▶ [EXERCISE REQUIREMENTS] Collect every line in the listing below that contains the string "allowEdgeOverflow", and copy each one in full.

▶ [DATA SUPPLIED]
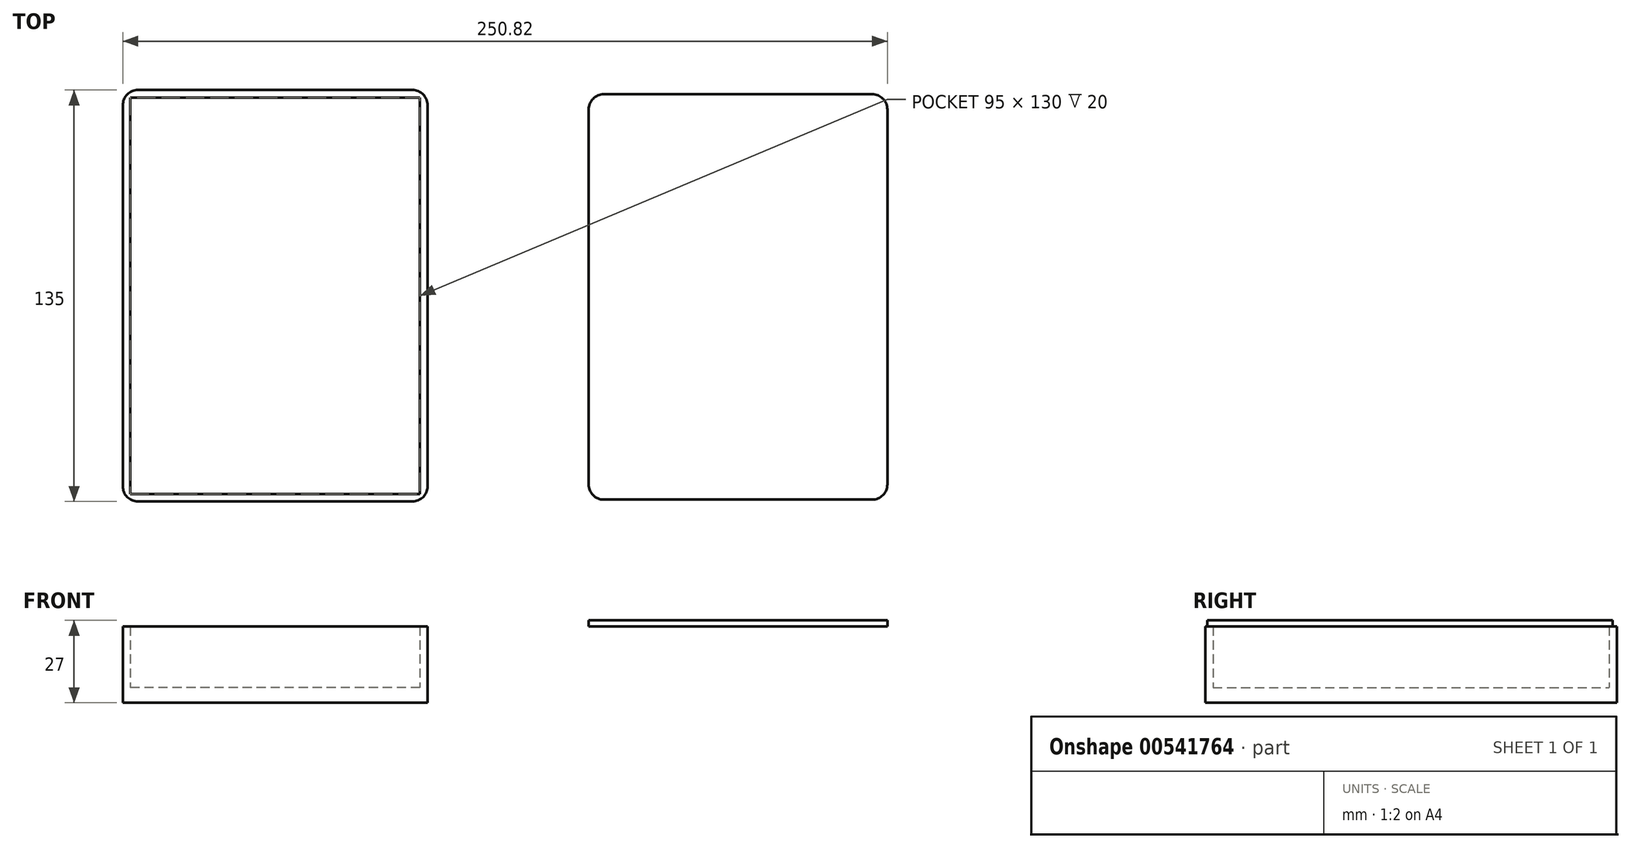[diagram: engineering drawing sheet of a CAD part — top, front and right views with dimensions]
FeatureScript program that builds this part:
annotation { "Feature Type Name" : "Feature", "Feature Type Description" : "" }
export const myFeature = defineFeature(function(context is Context, id is Id, definition is map)
    precondition{}
    {
        {
            var Q0;
            Q0=qCreatedBy(makeId("Top.planeOp"),FACE);
            var sketch = newSketch(context, id + "F0", { "sketchPlane" : qUnion([Q0])});
            skLineSegment(sketch, "E0.bottom", {"start": v(-50, -67.5) * mm, "end": v(50, -67.5) * mm});
            skLineSegment(sketch, "E0.top", {"start": v(-50, 67.5) * mm, "end": v(50, 67.5) * mm});
            skLineSegment(sketch, "E0.left", {"start": v(-50, -67.5) * mm, "end": v(-50, 67.5) * mm});
            skLineSegment(sketch, "E0.right", {"start": v(50, -67.5) * mm, "end": v(50, 67.5) * mm});
            skPoint(sketch, "E0.middle", {"position": v(0, 0) * mm});
            skSolve(sketch);
        }
        {
            var Q0;
            Q0=makeQuery(id+"F0.imprint","IMPRINT",FACE,{"disambiguationData":[TD([[makeQuery(id+"F0.imprint","IMPRINT",EDGE,{"derivedFrom":sQuery(id+"F0.wireOp",EDGE,"E0.bottom")}),1.0]])]});
            extrude(context, id + "F1", {"entities" : qUnion([Q0]), "oppositeDirection" : true, "depth" : 5 * mm, "offsetDistance" : 25 * mm});
        }
        {
            var Q0;
            Q0=makeQuery(id+"F1.opExtrude","CAP_FACE",FACE,{"disambiguationData":[OSD([sQuery(id+"F0.wireOp",EDGE,"E0.bottom"),sQuery(id+"F0.wireOp",EDGE,"E0.top"),sQuery(id+"F0.wireOp",EDGE,"E0.left"),sQuery(id+"F0.wireOp",EDGE,"E0.right")])],"isStart":true});
            var sketch = newSketch(context, id + "F2", { "sketchPlane" : qUnion([Q0])});
            skLineSegment(sketch, "E1.bottom", {"start": v(47.5, -65) * mm, "end": v(-47.5, -65) * mm});
            skLineSegment(sketch, "E1.top", {"start": v(47.5, 65) * mm, "end": v(-47.5, 65) * mm});
            skLineSegment(sketch, "E1.left", {"start": v(47.5, -65) * mm, "end": v(47.5, 65) * mm});
            skLineSegment(sketch, "E1.right", {"start": v(-47.5, -65) * mm, "end": v(-47.5, 65) * mm});
            skPoint(sketch, "E1.middle", {"position": v(0, 0) * mm});
            skSolve(sketch);
        }
        {
            var Q0;
            Q0=makeQuery(id+"F2.imprint","IMPRINT",FACE,{"disambiguationData":[TD([[makeQuery(id+"F2.imprint","IMPRINT",EDGE,{"derivedFrom":sQuery(id+"F2.wireOp",EDGE,"E1.bottom")}),1.0]])]});
            extrude(context, id + "F3", {"entities" : qUnion([Q0]), "operationType" : NewBodyOperationType.ADD, "depth" : 20 * mm, "offsetDistance" : 25 * mm});
        }
        {
            var Q0;
            {var subQ0=sQuery(id+"F0.wireOp",EDGE,"E0.right");var subQ1=sQuery(id+"F0.wireOp",EDGE,"E0.bottom");Q0=makeQuery(id+"F3.boolean.opBoolean","MERGE",EDGE,{"derivedFrom":[makeQuery(id+"F1.opExtrude","SWEPT_EDGE",EDGE,{"disambiguationData":[OSD([subQ1,subQ0])]}),makeQuery(id+"F3.opExtrude","SWEPT_EDGE",EDGE,{"disambiguationData":[OSD([subQ1,subQ0])]})]});}
            var Q1;
            {var subQ0=sQuery(id+"F0.wireOp",EDGE,"E0.left");var subQ1=sQuery(id+"F0.wireOp",EDGE,"E0.bottom");Q1=makeQuery(id+"F3.boolean.opBoolean","MERGE",EDGE,{"derivedFrom":[makeQuery(id+"F1.opExtrude","SWEPT_EDGE",EDGE,{"disambiguationData":[OSD([subQ1,subQ0])]}),makeQuery(id+"F3.opExtrude","SWEPT_EDGE",EDGE,{"disambiguationData":[OSD([subQ1,subQ0])]})]});}
            var Q2;
            {var subQ0=sQuery(id+"F0.wireOp",EDGE,"E0.left");var subQ1=sQuery(id+"F0.wireOp",EDGE,"E0.top");Q2=makeQuery(id+"F3.boolean.opBoolean","MERGE",EDGE,{"derivedFrom":[makeQuery(id+"F1.opExtrude","SWEPT_EDGE",EDGE,{"disambiguationData":[OSD([subQ1,subQ0])]}),makeQuery(id+"F3.opExtrude","SWEPT_EDGE",EDGE,{"disambiguationData":[OSD([subQ1,subQ0])]})]});}
            var Q3;
            {var subQ0=sQuery(id+"F0.wireOp",EDGE,"E0.right");var subQ1=sQuery(id+"F0.wireOp",EDGE,"E0.top");Q3=makeQuery(id+"F3.boolean.opBoolean","MERGE",EDGE,{"derivedFrom":[makeQuery(id+"F1.opExtrude","SWEPT_EDGE",EDGE,{"disambiguationData":[OSD([subQ1,subQ0])]}),makeQuery(id+"F3.opExtrude","SWEPT_EDGE",EDGE,{"disambiguationData":[OSD([subQ1,subQ0])]})]});}
            fillet(context, id + "F4", {"entities" : qUnion([Q0, Q1, Q2, Q3]), "radius" : 5 * mm, "tangentPropagation" : true, "allowEdgeOverflow" : false});
        }
        {
            var Q0;
            Q0=makeQuery(id+"F3.opExtrude","CAP_FACE",FACE,{"disambiguationData":[OSD([sQuery(id+"F0.wireOp",EDGE,"E0.bottom"),sQuery(id+"F0.wireOp",EDGE,"E0.top"),sQuery(id+"F0.wireOp",EDGE,"E0.left"),sQuery(id+"F0.wireOp",EDGE,"E0.right"),sQuery(id+"F2.wireOp",EDGE,"E1.bottom"),sQuery(id+"F2.wireOp",EDGE,"E1.top"),sQuery(id+"F2.wireOp",EDGE,"E1.left"),sQuery(id+"F2.wireOp",EDGE,"E1.right")])],"isStart":false});
            var sketch = newSketch(context, id + "F5", { "sketchPlane" : qUnion([Q0])});
            skLineSegment(sketch, "E2.bottom", {"start": v(102.82, 66.1) * mm, "end": v(200.82, 66.1) * mm});
            skLineSegment(sketch, "E2.top", {"start": v(102.82, -66.9) * mm, "end": v(200.82, -66.9) * mm});
            skLineSegment(sketch, "E2.left", {"start": v(102.82, 66.1) * mm, "end": v(102.82, -66.9) * mm});
            skLineSegment(sketch, "E2.right", {"start": v(200.82, 66.1) * mm, "end": v(200.82, -66.9) * mm});
            skSolve(sketch);
        }
        {
            var Q0;
            Q0=makeQuery(id+"F5.imprint","IMPRINT",FACE,{"disambiguationData":[TD([[makeQuery(id+"F5.imprint","IMPRINT",EDGE,{"derivedFrom":sQuery(id+"F5.wireOp",EDGE,"E2.bottom")}),-1.0]])]});
            extrude(context, id + "F6", {"entities" : qUnion([Q0]), "depth" : 2 * mm, "offsetDistance" : 25 * mm});
        }
        {
            var Q0;
            Q0=makeQuery(id+"F6.opExtrude","SWEPT_EDGE",EDGE,{"disambiguationData":[OSD([sQuery(id+"F5.wireOp",EDGE,"E2.top"),sQuery(id+"F5.wireOp",EDGE,"E2.left")])]});
            var Q1;
            Q1=makeQuery(id+"F6.opExtrude","SWEPT_EDGE",EDGE,{"disambiguationData":[OSD([sQuery(id+"F5.wireOp",EDGE,"E2.top"),sQuery(id+"F5.wireOp",EDGE,"E2.right")])]});
            var Q2;
            Q2=makeQuery(id+"F6.opExtrude","SWEPT_EDGE",EDGE,{"disambiguationData":[OSD([sQuery(id+"F5.wireOp",EDGE,"E2.bottom"),sQuery(id+"F5.wireOp",EDGE,"E2.right")])]});
            var Q3;
            Q3=makeQuery(id+"F6.opExtrude","SWEPT_EDGE",EDGE,{"disambiguationData":[OSD([sQuery(id+"F5.wireOp",EDGE,"E2.bottom"),sQuery(id+"F5.wireOp",EDGE,"E2.left")])]});
            fillet(context, id + "F7", {"entities" : qUnion([Q0, Q1, Q2, Q3]), "radius" : 5 * mm, "tangentPropagation" : true, "allowEdgeOverflow" : false});
        }
    });
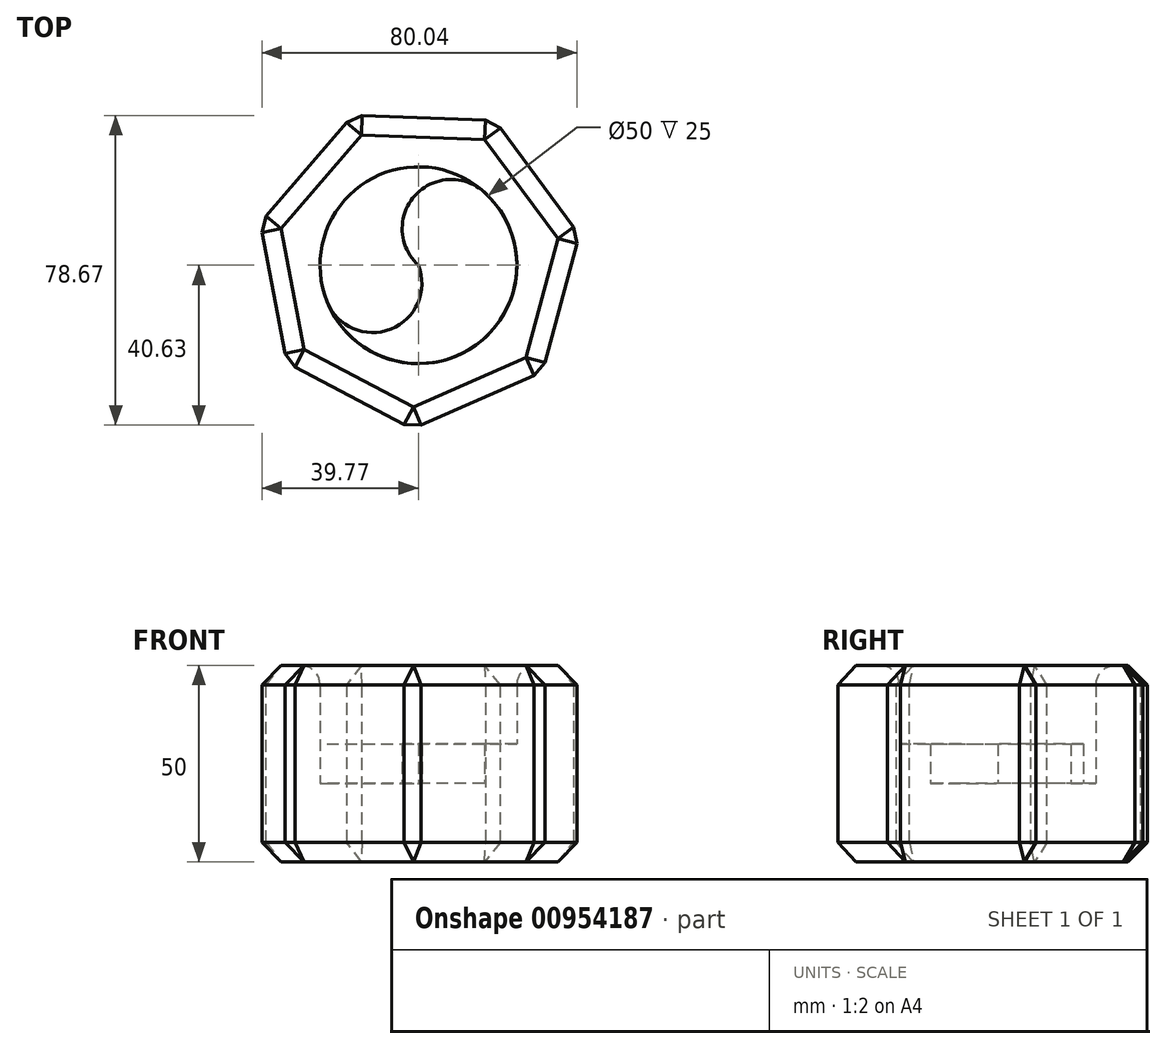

▶ [WRITTEN ANSWER]
            fillet(context, id + "F4", {"entities" : qUnion([Q0, Q1, Q2, Q3]), "radius" : 5 * mm, "tangentPropagation" : true, "allowEdgeOverflow" : false});
            fillet(context, id + "F7", {"entities" : qUnion([Q0, Q1, Q2, Q3]), "radius" : 5 * mm, "tangentPropagation" : true, "allowEdgeOverflow" : false});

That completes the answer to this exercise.